Le ministre des Affaires étrangères Araghchi a insisté sur le fait que le droit de l'Iran à l'enrichissement de l'uranium ne pouvait être négocié

JAKARTA - L’Iran a affirmé dimanche qu’il ne mettrait pas fin à son programme d’enrichissement d’uranium, rejetant les principales exigences des États-Unis deux jours après avoir repris les négociations sur un accord nucléaire.

« Nous ne pourrons jamais accepter l’enrichissement à zéro. Par conséquent, nous devons nous concentrer sur des discussions qui acceptent l’enrichissement en Iran tout en construisant la confiance que l’enrichissement est et restera à des fins pacifiques », a déclaré le ministre des Affaires étrangères Abbas Araghchi lors d’un forum à Téhéran, rapporte The National (9/1).

Le ministre des Affaires étrangères Araghchi a conduit la délégation iranienne qui a tenu des pourparlers indirects avec les négociateurs des États-Unis, dirigés par le représentant spécial Steve Witkoff, à Oman vendredi.

Les pourparlers médiés par Oman à Mascate ont suivi des semaines de tensions au milieu d’une augmentation des forces américaines dans la région, ce qui a poussé le dirigeant suprême iranien Ayatollah Ali Khamenei à avertir d’une guerre régionale si son pays était attaqué.

« La persévérance de l’Iran dans l’enrichissement de l’uranium n’est pas seulement technique ou économique, mais elle a ses racines dans le désir d’indépendance et de dignité », a expliqué le ministre des Affaires étrangères Araghchi.

« Personne n’a le droit de dire à l’Iran ce qu’il devrait ou ne devrait pas avoir », a-t-il ajouté.

Le ministre des Affaires étrangères Araghchi a réitéré que le programme de missiles iranien, que les États-Unis veulent inclure dans les négociations, n'a jamais fait partie de l'ordre du jour.

Lebuih jauh, Menu Araghchi a parlé des signaux contradictoires des États-Unis, en disant que certains indicateurs montraient la sévérité, tandis que la poursuite des sanctions et certaines activités militaires suscitaient des doutes quant aux intentions de Washington, comme l’a rapporté l’agence de presse officielle IRNA.
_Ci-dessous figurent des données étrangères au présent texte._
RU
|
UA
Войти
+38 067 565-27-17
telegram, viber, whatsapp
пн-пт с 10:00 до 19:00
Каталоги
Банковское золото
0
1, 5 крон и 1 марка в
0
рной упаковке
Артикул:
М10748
Il est connu que le régime théocratique iranien a été confronté le mois dernier au plus grand défi à son pouvoir depuis la Révolution de 1979, lorsque des manifestations provoquées par des difficultés économiques ont secoué le pays.

Le bureau de presse des activistes des droits de l’homme aux États-Unis a déclaré avoir confirmé la mort de plus de 6 500 manifestants lorsque les autorités ont réprimé les manifestations après avoir imposé un coup d’arrêt à Internet le 8 janvier.

Il y a dix ans, l'Iran, aux côtés des États-Unis, de la Chine, de la France, de l'Allemagne, de la Russie, de la Grande-Bretagne et de l'Union européenne, a conclu l'accord nucléaire (JCPOA) de 2015, dans lequel les sanctions contre l'Iran ont été levées en contrepartie de la limitation par Téhéran de son enrichissement en uranium.

Mais le président Donald Trump s'est retiré de l'accord pendant son premier mandat en 2018. Depuis, l'Iran a ouvertement violé les restrictions convenues.

Les nouveaux pourparlers nucléaires qui ont commencé l'an dernier devaient entrer dans leur sixième tour, mais ont été suspendus après que l'Israël a lancé une guerre de 12 jours en Iran, dans laquelle les États-Unis ont participé en bombardant trois sites nucléaires avant que le président Trump n'annonce un cessez-le-feu.